(Data to process Opens)
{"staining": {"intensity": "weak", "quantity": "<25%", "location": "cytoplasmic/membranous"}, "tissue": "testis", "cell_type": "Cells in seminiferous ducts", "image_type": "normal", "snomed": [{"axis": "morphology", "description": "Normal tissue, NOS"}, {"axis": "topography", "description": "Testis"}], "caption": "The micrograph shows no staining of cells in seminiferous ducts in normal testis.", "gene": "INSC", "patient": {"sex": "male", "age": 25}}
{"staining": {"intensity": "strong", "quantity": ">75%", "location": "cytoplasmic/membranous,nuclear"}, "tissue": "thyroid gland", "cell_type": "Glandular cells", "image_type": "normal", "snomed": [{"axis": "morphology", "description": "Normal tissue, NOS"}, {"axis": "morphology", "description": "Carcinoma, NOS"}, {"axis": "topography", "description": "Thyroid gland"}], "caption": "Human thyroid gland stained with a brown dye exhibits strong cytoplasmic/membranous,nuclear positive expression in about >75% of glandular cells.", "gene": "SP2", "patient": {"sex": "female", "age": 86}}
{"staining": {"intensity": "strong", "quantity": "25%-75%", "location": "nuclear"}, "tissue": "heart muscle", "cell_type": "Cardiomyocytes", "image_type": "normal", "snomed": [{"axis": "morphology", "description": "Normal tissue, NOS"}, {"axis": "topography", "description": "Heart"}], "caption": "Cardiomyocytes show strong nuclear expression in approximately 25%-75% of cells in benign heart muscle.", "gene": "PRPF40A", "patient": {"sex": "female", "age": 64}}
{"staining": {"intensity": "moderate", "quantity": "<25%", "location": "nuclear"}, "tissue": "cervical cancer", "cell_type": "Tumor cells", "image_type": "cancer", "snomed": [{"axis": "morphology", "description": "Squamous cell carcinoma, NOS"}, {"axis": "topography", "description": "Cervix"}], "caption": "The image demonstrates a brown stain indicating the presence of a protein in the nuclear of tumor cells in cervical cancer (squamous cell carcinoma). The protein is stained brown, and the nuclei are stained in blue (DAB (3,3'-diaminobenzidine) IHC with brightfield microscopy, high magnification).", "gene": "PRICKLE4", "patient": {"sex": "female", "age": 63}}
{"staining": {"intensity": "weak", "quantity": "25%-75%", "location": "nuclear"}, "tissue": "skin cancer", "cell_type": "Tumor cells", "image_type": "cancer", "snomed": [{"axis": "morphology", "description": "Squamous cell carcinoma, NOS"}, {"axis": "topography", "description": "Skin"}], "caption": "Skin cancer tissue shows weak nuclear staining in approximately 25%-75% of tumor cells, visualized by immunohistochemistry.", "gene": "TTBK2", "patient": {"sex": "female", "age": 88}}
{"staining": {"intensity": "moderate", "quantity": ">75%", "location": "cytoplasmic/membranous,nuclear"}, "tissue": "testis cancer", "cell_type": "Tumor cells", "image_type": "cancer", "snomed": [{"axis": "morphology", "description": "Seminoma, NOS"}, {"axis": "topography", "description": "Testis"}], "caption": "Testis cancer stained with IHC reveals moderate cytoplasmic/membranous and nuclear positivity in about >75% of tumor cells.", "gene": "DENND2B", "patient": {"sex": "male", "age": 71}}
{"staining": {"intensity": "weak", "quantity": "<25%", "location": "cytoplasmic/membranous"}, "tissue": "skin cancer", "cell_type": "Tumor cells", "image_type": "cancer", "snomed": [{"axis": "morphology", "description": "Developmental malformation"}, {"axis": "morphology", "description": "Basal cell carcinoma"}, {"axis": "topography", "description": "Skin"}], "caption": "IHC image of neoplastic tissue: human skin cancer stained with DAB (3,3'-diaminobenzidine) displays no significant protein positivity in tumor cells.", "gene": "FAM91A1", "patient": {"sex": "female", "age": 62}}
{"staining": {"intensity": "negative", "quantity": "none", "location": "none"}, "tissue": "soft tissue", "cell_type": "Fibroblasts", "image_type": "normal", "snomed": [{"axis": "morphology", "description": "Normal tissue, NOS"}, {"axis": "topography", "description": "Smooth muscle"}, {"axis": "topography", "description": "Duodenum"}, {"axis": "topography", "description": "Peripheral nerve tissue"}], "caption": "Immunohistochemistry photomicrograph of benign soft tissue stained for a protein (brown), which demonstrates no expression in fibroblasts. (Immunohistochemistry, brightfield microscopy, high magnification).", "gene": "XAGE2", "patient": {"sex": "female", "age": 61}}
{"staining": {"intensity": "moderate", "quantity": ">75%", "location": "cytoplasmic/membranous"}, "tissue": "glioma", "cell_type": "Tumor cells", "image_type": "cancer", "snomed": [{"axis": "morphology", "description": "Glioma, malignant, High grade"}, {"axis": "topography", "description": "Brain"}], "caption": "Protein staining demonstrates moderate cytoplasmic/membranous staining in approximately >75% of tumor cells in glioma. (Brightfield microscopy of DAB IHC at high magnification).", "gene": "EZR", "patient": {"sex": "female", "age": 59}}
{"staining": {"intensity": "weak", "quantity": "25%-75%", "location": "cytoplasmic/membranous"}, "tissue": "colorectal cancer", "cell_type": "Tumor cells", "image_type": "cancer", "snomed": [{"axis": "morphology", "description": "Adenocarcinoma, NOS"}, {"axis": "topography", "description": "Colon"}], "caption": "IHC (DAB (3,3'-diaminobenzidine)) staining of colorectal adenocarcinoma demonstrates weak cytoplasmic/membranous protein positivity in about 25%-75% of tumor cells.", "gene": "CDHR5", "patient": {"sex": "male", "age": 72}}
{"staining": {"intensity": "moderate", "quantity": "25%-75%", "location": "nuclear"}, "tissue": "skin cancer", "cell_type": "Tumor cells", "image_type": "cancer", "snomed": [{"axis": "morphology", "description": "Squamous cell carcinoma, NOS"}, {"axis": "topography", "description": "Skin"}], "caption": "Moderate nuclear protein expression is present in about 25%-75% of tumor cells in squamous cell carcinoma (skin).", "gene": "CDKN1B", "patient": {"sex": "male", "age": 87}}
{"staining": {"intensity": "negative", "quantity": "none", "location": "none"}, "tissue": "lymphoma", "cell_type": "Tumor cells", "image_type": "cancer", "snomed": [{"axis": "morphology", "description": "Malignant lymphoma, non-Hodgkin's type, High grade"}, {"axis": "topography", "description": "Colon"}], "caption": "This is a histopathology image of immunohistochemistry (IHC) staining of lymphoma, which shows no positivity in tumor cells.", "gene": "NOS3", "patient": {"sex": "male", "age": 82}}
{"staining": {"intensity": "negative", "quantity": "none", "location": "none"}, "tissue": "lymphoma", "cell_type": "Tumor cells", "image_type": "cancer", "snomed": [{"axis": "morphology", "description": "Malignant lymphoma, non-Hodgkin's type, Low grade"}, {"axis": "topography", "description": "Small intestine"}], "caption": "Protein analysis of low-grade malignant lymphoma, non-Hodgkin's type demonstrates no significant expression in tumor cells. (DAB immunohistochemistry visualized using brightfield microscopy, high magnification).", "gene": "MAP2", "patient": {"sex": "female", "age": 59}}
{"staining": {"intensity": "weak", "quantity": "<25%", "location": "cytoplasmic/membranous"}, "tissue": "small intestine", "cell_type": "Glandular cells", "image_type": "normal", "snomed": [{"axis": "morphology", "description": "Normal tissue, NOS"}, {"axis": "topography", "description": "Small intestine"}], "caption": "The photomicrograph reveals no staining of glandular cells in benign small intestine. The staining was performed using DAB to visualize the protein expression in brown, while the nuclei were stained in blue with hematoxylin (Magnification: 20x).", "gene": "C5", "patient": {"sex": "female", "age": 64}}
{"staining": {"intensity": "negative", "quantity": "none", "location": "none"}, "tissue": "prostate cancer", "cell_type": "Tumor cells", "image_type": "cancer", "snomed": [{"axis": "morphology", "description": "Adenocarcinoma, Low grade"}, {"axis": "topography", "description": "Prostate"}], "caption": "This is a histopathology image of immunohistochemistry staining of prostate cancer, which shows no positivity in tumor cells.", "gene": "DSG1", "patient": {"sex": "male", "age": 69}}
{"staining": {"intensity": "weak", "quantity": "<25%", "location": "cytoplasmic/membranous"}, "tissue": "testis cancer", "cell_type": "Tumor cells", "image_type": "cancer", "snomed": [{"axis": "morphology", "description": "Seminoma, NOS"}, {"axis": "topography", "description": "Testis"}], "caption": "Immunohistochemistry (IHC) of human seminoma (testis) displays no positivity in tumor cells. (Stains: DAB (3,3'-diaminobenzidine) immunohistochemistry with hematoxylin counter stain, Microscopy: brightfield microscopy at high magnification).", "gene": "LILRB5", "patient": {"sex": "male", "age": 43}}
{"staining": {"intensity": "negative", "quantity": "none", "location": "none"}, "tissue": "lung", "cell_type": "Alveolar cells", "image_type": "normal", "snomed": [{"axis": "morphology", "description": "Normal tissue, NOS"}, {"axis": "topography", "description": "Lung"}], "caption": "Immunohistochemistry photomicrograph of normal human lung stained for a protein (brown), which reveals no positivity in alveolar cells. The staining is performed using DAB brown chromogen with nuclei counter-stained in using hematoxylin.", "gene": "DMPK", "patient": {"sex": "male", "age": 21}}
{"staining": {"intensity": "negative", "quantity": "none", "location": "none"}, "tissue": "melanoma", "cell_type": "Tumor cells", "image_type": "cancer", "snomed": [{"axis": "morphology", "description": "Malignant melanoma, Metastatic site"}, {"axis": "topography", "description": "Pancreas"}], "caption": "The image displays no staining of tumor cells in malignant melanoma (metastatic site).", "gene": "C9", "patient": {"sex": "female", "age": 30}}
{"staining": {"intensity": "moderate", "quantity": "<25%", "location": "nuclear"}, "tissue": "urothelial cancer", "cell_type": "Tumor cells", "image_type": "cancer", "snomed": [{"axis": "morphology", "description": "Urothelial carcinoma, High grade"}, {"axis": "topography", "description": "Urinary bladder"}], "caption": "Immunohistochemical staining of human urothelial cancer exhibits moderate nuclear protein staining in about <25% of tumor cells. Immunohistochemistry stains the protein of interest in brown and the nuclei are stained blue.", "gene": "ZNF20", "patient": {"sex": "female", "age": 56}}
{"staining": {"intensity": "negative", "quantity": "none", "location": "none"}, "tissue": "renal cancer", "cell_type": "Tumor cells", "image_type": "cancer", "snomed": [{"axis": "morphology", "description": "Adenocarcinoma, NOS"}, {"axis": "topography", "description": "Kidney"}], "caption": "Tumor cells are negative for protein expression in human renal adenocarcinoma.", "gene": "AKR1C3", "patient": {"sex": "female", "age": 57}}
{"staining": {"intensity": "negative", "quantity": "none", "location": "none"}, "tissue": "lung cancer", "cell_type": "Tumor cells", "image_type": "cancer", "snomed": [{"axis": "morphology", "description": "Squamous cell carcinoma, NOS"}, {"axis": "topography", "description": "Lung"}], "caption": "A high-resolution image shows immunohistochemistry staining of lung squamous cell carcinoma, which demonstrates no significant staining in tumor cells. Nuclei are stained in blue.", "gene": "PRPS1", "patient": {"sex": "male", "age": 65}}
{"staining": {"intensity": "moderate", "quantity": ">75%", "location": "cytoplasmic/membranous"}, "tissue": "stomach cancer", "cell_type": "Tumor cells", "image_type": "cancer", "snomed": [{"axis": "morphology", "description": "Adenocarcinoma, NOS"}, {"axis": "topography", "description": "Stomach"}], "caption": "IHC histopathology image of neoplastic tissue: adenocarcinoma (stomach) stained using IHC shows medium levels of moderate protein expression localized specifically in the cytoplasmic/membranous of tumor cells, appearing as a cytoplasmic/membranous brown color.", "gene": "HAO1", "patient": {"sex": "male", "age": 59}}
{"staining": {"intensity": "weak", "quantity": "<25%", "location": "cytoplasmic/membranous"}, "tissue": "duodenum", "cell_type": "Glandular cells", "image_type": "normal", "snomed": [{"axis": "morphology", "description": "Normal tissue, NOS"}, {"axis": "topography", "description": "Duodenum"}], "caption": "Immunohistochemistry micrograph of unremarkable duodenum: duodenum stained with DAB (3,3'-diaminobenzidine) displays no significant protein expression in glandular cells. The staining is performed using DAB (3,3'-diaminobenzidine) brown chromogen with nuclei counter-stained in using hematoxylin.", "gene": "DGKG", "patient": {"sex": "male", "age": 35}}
(Data to process Closes)
Would you copy out exactly the lines above that start at the one containing "(DAB (3,3'-diaminobenzidine)) staining" and end at the one containing "non-Hodgkin's type, High", inclusive?

Written solution »
{"staining": {"intensity": "weak", "quantity": "25%-75%", "location": "cytoplasmic/membranous"}, "tissue": "colorectal cancer", "cell_type": "Tumor cells", "image_type": "cancer", "snomed": [{"axis": "morphology", "description": "Adenocarcinoma, NOS"}, {"axis": "topography", "description": "Colon"}], "caption": "IHC (DAB (3,3'-diaminobenzidine)) staining of colorectal adenocarcinoma demonstrates weak cytoplasmic/membranous protein positivity in about 25%-75% of tumor cells.", "gene": "CDHR5", "patient": {"sex": "male", "age": 72}}
{"staining": {"intensity": "moderate", "quantity": "25%-75%", "location": "nuclear"}, "tissue": "skin cancer", "cell_type": "Tumor cells", "image_type": "cancer", "snomed": [{"axis": "morphology", "description": "Squamous cell carcinoma, NOS"}, {"axis": "topography", "description": "Skin"}], "caption": "Moderate nuclear protein expression is present in about 25%-75% of tumor cells in squamous cell carcinoma (skin).", "gene": "CDKN1B", "patient": {"sex": "male", "age": 87}}
{"staining": {"intensity": "negative", "quantity": "none", "location": "none"}, "tissue": "lymphoma", "cell_type": "Tumor cells", "image_type": "cancer", "snomed": [{"axis": "morphology", "description": "Malignant lymphoma, non-Hodgkin's type, High grade"}, {"axis": "topography", "description": "Colon"}], "caption": "This is a histopathology image of immunohistochemistry (IHC) staining of lymphoma, which shows no positivity in tumor cells.", "gene": "NOS3", "patient": {"sex": "male", "age": 82}}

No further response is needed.